Stored records

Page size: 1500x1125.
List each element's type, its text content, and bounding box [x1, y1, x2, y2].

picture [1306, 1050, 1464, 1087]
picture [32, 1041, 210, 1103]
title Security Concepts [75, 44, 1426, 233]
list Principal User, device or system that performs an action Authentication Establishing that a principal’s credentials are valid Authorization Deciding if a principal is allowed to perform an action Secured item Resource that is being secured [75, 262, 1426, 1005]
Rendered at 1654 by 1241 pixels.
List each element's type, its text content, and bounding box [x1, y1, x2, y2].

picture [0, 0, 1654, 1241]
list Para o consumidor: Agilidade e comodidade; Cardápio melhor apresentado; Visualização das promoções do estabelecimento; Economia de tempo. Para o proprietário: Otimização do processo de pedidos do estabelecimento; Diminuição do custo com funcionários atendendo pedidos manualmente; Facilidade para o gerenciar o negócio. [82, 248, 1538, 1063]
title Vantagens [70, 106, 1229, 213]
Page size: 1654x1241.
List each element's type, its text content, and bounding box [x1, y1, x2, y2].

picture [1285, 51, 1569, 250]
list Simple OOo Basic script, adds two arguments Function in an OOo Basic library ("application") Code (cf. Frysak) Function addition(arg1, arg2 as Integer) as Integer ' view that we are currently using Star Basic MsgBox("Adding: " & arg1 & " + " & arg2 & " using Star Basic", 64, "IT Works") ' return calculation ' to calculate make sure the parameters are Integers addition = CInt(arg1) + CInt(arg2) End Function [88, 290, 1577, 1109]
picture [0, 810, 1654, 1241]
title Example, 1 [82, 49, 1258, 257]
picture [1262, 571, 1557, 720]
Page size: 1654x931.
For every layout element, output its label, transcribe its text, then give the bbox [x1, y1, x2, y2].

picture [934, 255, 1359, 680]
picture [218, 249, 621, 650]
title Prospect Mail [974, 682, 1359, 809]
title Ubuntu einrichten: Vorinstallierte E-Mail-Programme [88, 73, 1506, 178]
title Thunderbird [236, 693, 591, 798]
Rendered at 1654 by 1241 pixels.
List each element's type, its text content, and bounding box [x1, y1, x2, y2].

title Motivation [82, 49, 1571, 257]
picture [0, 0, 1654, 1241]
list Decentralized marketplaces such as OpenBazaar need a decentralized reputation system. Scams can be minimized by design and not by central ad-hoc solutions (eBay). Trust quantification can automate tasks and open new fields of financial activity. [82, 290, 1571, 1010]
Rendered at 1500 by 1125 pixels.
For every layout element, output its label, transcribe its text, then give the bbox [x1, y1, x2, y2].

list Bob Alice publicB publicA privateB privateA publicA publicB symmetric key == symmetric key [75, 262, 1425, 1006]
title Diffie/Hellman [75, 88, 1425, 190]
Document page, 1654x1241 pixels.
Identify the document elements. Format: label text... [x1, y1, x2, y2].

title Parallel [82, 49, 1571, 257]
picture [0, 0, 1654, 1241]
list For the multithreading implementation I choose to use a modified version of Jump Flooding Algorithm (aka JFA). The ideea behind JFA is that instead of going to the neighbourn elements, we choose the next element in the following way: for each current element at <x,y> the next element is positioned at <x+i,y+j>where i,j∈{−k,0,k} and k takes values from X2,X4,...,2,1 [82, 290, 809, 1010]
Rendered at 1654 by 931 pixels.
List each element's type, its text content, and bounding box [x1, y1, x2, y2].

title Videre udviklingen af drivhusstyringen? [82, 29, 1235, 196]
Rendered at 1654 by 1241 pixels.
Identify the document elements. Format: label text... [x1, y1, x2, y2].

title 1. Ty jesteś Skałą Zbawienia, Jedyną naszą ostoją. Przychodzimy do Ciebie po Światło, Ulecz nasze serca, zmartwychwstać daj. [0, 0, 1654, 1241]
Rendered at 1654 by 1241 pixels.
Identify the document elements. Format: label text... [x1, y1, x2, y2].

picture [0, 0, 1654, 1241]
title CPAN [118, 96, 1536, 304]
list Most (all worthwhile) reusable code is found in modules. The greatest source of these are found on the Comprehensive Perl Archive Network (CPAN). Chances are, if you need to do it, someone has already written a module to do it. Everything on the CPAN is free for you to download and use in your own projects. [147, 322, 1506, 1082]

§ Challenge: Please retype, character for character, the items from their first line through the line holding "list Principal User, device", both ends included.

§ The completed task:
Page size: 1500x1125.
List each element's type, its text content, and bounding box [x1, y1, x2, y2].

picture [1306, 1050, 1464, 1087]
picture [32, 1041, 210, 1103]
title Security Concepts [75, 44, 1426, 233]
list Principal User, device or system that performs an action Authentication Establishing that a principal’s credentials are valid Authorization Deciding if a principal is allowed to perform an action Secured item Resource that is being secured [75, 262, 1426, 1005]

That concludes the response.